• ASSIGNMENT: Only lines containing "Adhesive" are wanted from the data below. Copy those lines.

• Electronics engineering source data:
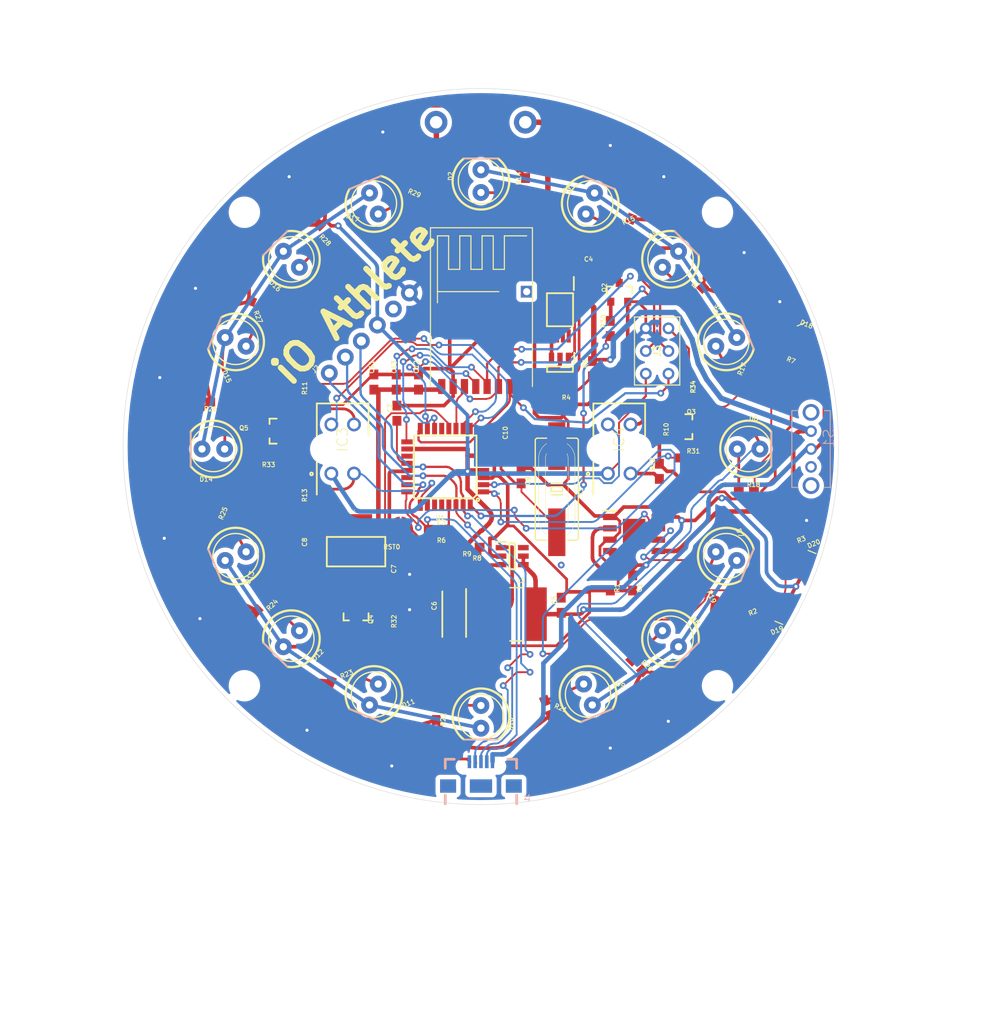
<source format=kicad_pcb>
(kicad_pcb (version 20211014) (generator pcbnew)

  (general
    (thickness 1.6)
  )

  (paper "A4")
  (layers
    (0 "F.Cu" signal)
    (31 "B.Cu" signal)
    (32 "B.Adhes" user "B.Adhesive")
    (33 "F.Adhes" user "F.Adhesive")
    (34 "B.Paste" user)
    (35 "F.Paste" user)
    (36 "B.SilkS" user "B.Silkscreen")
    (37 "F.SilkS" user "F.Silkscreen")
    (38 "B.Mask" user)
    (39 "F.Mask" user)
    (40 "Dwgs.User" user "User.Drawings")
    (41 "Cmts.User" user "User.Comments")
    (42 "Eco1.User" user "User.Eco1")
    (43 "Eco2.User" user "User.Eco2")
    (44 "Edge.Cuts" user)
    (45 "Margin" user)
    (46 "B.CrtYd" user "B.Courtyard")
    (47 "F.CrtYd" user "F.Courtyard")
    (48 "B.Fab" user)
    (49 "F.Fab" user)
    (50 "User.1" user)
    (51 "User.2" user)
    (52 "User.3" user)
    (53 "User.4" user)
    (54 "User.5" user)
    (55 "User.6" user)
    (56 "User.7" user)
    (57 "User.8" user)
    (58 "User.9" user)
  )

  (setup
    (pad_to_mask_clearance 0)
    (pcbplotparams
      (layerselection 0x00010fc_ffffffff)
      (disableapertmacros false)
      (usegerberextensions true)
      (usegerberattributes false)
      (usegerberadvancedattributes false)
      (creategerberjobfile false)
      (svguseinch false)
      (svgprecision 6)
      (excludeedgelayer true)
      (plotframeref false)
      (viasonmask false)
      (mode 1)
      (useauxorigin false)
      (hpglpennumber 1)
      (hpglpenspeed 20)
      (hpglpendiameter 15.000000)
      (dxfpolygonmode true)
      (dxfimperialunits true)
      (dxfusepcbnewfont true)
      (psnegative false)
      (psa4output false)
      (plotreference true)
      (plotvalue false)
      (plotinvisibletext false)
      (sketchpadsonfab false)
      (subtractmaskfromsilk true)
      (outputformat 1)
      (mirror false)
      (drillshape 0)
      (scaleselection 1)
      (outputdirectory "gerbers/")
    )
  )

  (net 0 "")
  (net 1 "GND")
  (net 2 "RESET")
  (net 3 "D10")
  (net 4 "D11")
  (net 5 "D12")
  (net 6 "D13")
  (net 7 "A0")
  (net 8 "A1")
  (net 9 "A2")
  (net 10 "A3")
  (net 11 "D3")
  (net 12 "D4")
  (net 13 "D7")
  (net 14 "D6")
  (net 15 "D5")
  (net 16 "TXD")
  (net 17 "RXD")
  (net 18 "A6")
  (net 19 "A7")
  (net 20 "D8")
  (net 21 "D9")
  (net 22 "AREF")
  (net 23 "D2")
  (net 24 "SDA")
  (net 25 "SCL")
  (net 26 "RESET_CAP")
  (net 27 "5V")
  (net 28 "VIN")
  (net 29 "N$3")
  (net 30 "N$4")
  (net 31 "N$5")
  (net 32 "N$7")
  (net 33 "N$6")
  (net 34 "V_BATT")
  (net 35 "N$8")
  (net 36 "N$9")
  (net 37 "GND-ISO")
  (net 38 "OD")
  (net 39 "N$1")
  (net 40 "N$2")
  (net 41 "N$12")
  (net 42 "N$13")
  (net 43 "3.3V")
  (net 44 "N$14")
  (net 45 "N$10")
  (net 46 "N$11")
  (net 47 "N$15")
  (net 48 "N$17")
  (net 49 "N$16")
  (net 50 "N$18")
  (net 51 "N$19")
  (net 52 "N$20")
  (net 53 "N$21")
  (net 54 "N$22")
  (net 55 "N$23")
  (net 56 "N$24")
  (net 57 "N$25")
  (net 58 "N$26")
  (net 59 "N$30")
  (net 60 "N$31")
  (net 61 "N$32")
  (net 62 "N$34")
  (net 63 "N$35")
  (net 64 "N$36")
  (net 65 "N$37")
  (net 66 "N$38")
  (net 67 "N$39")
  (net 68 "N$40")
  (net 69 "N$41")
  (net 70 "N$27")
  (net 71 "N$28")
  (net 72 "N$29")
  (net 73 "/RESET")

  (footprint "iO_Atletehe_rev1:0603" (layer "F.Cu") (at 171.8056 98.044 -90))

  (footprint "iO_Atletehe_rev1:0603" (layer "F.Cu") (at 139.0811 100.9936 90))

  (footprint "iO_Atletehe_rev1:0603" (layer "F.Cu") (at 166.0011 129.2536 -45))

  (footprint "iO_Atletehe_rev1:0603" (layer "F.Cu") (at 163.0011 120.0036 -90))

  (footprint "iO_Atletehe_rev1:TQFP32-08" (layer "F.Cu") (at 144.5011 107.0036 180))

  (footprint "iO_Atletehe_rev1:SOT23-3" (layer "F.Cu") (at 164.0011 87.5036))

  (footprint "iO_Atletehe_rev1:1X06-KIT" (layer "F.Cu") (at 131.5011 96.5036 45))

  (footprint "iO_Atletehe_rev1:0603" (layer "F.Cu") (at 141.0011 75.7536 112.5))

  (footprint "iO_Atletehe_rev1:0603" (layer "F.Cu") (at 143.5011 134.5036 -90))

  (footprint "iO_Atletehe_rev1:SOIC127P600X175-9N" (layer "F.Cu") (at 165.6711 114.5236))

  (footprint "iO_Atletehe_rev1:LED_5MM" (layer "F.Cu") (at 178.5011 105.0036))

  (footprint "iO_Atletehe_rev1:LED_5MM" (layer "F.Cu") (at 169.7511 126.2536 -45))

  (footprint "iO_Atletehe_rev1:LED_5MM" (layer "F.Cu") (at 136.5011 132.5036 -112.5))

  (footprint "iO_Atletehe_rev1:0603" (layer "F.Cu") (at 138.0011 123.5036 -90))

  (footprint "iO_Atletehe_rev1:0603" (layer "F.Cu") (at 147.5011 116.0036 180))

  (footprint "iO_Atletehe_rev1:SMT-JUMPER_2_NO_NO-SILK_ROUND" (layer "F.Cu") (at 139.5011 114.0036 180))

  (footprint "iO_Atletehe_rev1:0603" (layer "F.Cu") (at 153.0011 108.0036 -90))

  (footprint "iO_Atletehe_rev1:0603" (layer "F.Cu") (at 156.0011 134.0036 -67.5))

  (footprint "iO_Atletehe_rev1:LED_5MM" (layer "F.Cu") (at 127.2511 126.2536 -135))

  (footprint "iO_Atletehe_rev1:0603" (layer "F.Cu") (at 143.5011 116.0036))

  (footprint "iO_Atletehe_rev1:SOP65P640X120-8N" (layer "F.Cu") (at 157.3611 89.4036 -90))

  (footprint "iO_Atletehe_rev1:0603" (layer "F.Cu") (at 161.0011 96.0036 90))

  (footprint "iO_Atletehe_rev1:LED-0603" (layer "F.Cu") (at 185.0011 118.0036 67.5))

  (footprint "iO_Atletehe_rev1:0603" (layer "F.Cu") (at 183.0011 93.5036 -67.5))

  (footprint "iO_Atletehe_rev1:LED_5MM" (layer "F.Cu") (at 127.2511 83.7536 135))

  (footprint "iO_Atletehe_rev1:0603" (layer "F.Cu") (at 157.5011 100.0036))

  (footprint "iO_Atletehe_rev1:0603" (layer "F.Cu") (at 152.0011 104.0036 90))

  (footprint "iO_Atletehe_rev1:0603" (layer "F.Cu") (at 147.5011 118.0036))

  (footprint "iO_Atletehe_rev1:LED_5MM" (layer "F.Cu") (at 176.0011 117.0036 -22.5))

  (footprint "iO_Atletehe_rev1:0603" (layer "F.Cu") (at 183.0011 117.0036 -112.5))

  (footprint "iO_Atletehe_rev1:LED_5MM" (layer "F.Cu") (at 121.0011 117.0036 -157.5))

  (footprint "iO_Atletehe_rev1:0603" (layer "F.Cu") (at 168.5011 107.5036 90))

  (footprint (layer "F.Cu") (at 121.984596 131.520104))

  (footprint "iO_Atletehe_rev1:0603" (layer "F.Cu") (at 136.5011 97.5036 -90))

  (footprint "iO_Atletehe_rev1:LED-0603" (layer "F.Cu") (at 185.0011 92.5036 112.5))

  (footprint "iO_Atletehe_rev1:0603" (layer "F.Cu") (at 132.0011 130.2536 -112.5))

  (footprint "iO_Atletehe_rev1:DIOM5127X229N" (layer "F.Cu") (at 145.5011 123.5036 -90))

  (footprint (layer "F.Cu") (at 175.017603 131.520104))

  (footprint "iO_Atletehe_rev1:LED_5MM" (layer "F.Cu") (at 136.5011 77.5036 112.5))

  (footprint "iO_Atletehe_rev1:LED_5MM" (layer "F.Cu") (at 118.5011 105.0036 180))

  (footprint "iO_Atletehe_rev1:0603" (layer "F.Cu") (at 129.5011 116.0036 90))

  (footprint "iO_Atletehe_rev1:SOT23-3" (layer "F.Cu") (at 125.5011 103.0036 90))

  (footprint "iO_Atletehe_rev1:SOT23-3" (layer "F.Cu") (at 171.5011 102.5036 -90))

  (footprint "iO_Atletehe_rev1:0603" (layer "F.Cu") (at 139.5011 119.0036 90))

  (footprint "iO_Atletehe_rev1:0603" (layer "F.Cu") (at 125.5011 106.0036 180))

  (footprint "iO_Atletehe_rev1:LED_5MM" (layer "F.Cu") (at 121.0011 93.0036 157.5))

  (footprint "iO_Atletehe_rev1:TCRT5000L" (layer "F.Cu") (at 164.0011 105.0036 90))

  (footprint "iO_Atletehe_rev1:SOT95P280X145-6N" (layer "F.Cu") (at 152.0011 117.0036))

  (footprint "iO_Atletehe_rev1:LED_5MM" (layer "F.Cu") (at 160.7511 77.5036 67.5))

  (footprint "iO_Atletehe_rev1:0603" (layer "F.Cu") (at 131.0011 80.5036 135))

  (footprint "iO_Atletehe_rev1:0603" (layer "F.Cu") (at 119.0011 99.7536 180))

  (footprint "iO_Atletehe_rev1:0603" (layer "F.Cu") (at 173.7511 121.5036 -22.5))

  (footprint "iO_Atletehe_rev1:0603" (layer "F.Cu") (at 165.0011 80.0036 67.5))

  (footprint "iO_Atletehe_rev1:0603" (layer "F.Cu") (at 168.5011 102.0036 -90))

  (footprint "iO_Atletehe_rev1:LED_5MM" (layer "F.Cu") (at 148.5011 135.0036 -90))

  (footprint "iO_Atletehe_rev1:LED_5MM" (layer "F.Cu") (at 169.7511 83.7536 45))

  (footprint "iO_Atletehe_rev1:0603" (layer "F.Cu") (at 178.2511 109.7536))

  (footprint "iO_Atletehe_rev1:0603" (layer "F.Cu") (at 124.0011 122.5036 -135))

  (footprint "iO_Atletehe_rev1:0603" (layer "F.Cu") (at 177.7511 97.5036 22.5))

  (footprint "iO_Atletehe_rev1:0603" (layer "F.Cu") (at 157.5011 122.5036 90))

  (footprint "iO_Atletehe_rev1:SRN6045" (layer "F.Cu") (at 152.5011 123.5036))

  (footprint "iO_Atletehe_rev1:LED-0603" (layer "F.Cu") (at 182.5011 123.0036 -112.5))

  (footprint "iO_Atletehe_rev1:0603" (layer "F.Cu") (at 165.5011 120.0036 -90))

  (footprint "iO_Atletehe_rev1:HC49UP" (layer "F.Cu") (at 157.0011 109.5036 -90))

  (footprint "kicad_footprints_sb:AVR-ISP" (layer "F.Cu")
    (tedit 6377FDA2) (tstamp c04b5829-fca2-49d6-b762-e54a957656e7)
    (at 168.2496 94.0308 90)
    (property "Sheetfile" "iO_Atletehe_rev1.kicad_sch")
    (property "Sheetname" "")
    (path "/13119ad3-0c14-46a2-86be-3059992e36fb")
    (attr through_hole)
    (fp_text reference "J3" (at 0 0 90) (layer "F.SilkS")
      (effects (font (size 0.787402 0.787402) (thickness 0.15)))
      (tstamp 5ef3fda0-db1c-4145-872c-b1f805183bf8)
    )
    (fp_text value "AVR-ISP" (at 0 0 90) (layer "F.Fab")
      (effects (font (size 0.787402 0.787402) (thickness 0.15)))
      (tstamp c7c4f319-48a9-48bf-aa77-d4a854a3da51)
    )
    (fp_line (start -3.81 2.54) (end -3.81 -2.54) (layer "F.SilkS") (width 0.127) (tstamp 05cd8835-1d5d-47d6-84df-ab848279fa2f))
    (fp_line (start 3.81 -2.54) (end 3.81 2.54) (layer "F.SilkS") (width 0.127) (tstamp 10b6dff6-3099-4e92-962c-9d1f63ba7696))
    (fp_line (start -3.81 -2.54) (end 3.81 -2.54) (layer "F.SilkS") (width 0.127) (tstamp 7fb76fc5-9057-41de-b863-ed34af505cdf))
    (fp_line (start 3.81 2.54) (end -3.81 2.54) (layer "F.SilkS") (width 0.127) (tstamp da26d9de-3033-4a67-ac6a-f80a6f1fdee9))
    (pad "GND" thru_hole circle locked (at 2.54 -1.27 90) (size 1.308 1.308) (drill 0.8) (layers *.Cu *.Mask)
      (net 1 "GND") (tstamp af32f24b-a2d6-4f8d-b4f7-05aef4a13fee))
    (pad "MISO" thru_hole circle locked (at -2.54 1.27 90) (size 1.308 1.308) (drill 0.8) (layers *.Cu *.Mask)
      (net 5 "D12") (tstamp 37e3e544-638f-4a89-a115-9a5ae9a7e9c7))
    (pad "MOSI" thru_hole circle locked (at 0 -1.27 90) (size 1.308 1.308) (drill 0.8) (layers *.Cu *.Mask)
      (net 4 "D11") (tstamp b1a5a15c-568d-4609-9241-872d074a0985))
    (pad "RST" thru_hole
... [677068 chars truncated]
</source>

• RESULT FOR THIS EXERCISE:
    (32 "B.Adhes" user "B.Adhesive")
    (33 "F.Adhes" user "F.Adhesive")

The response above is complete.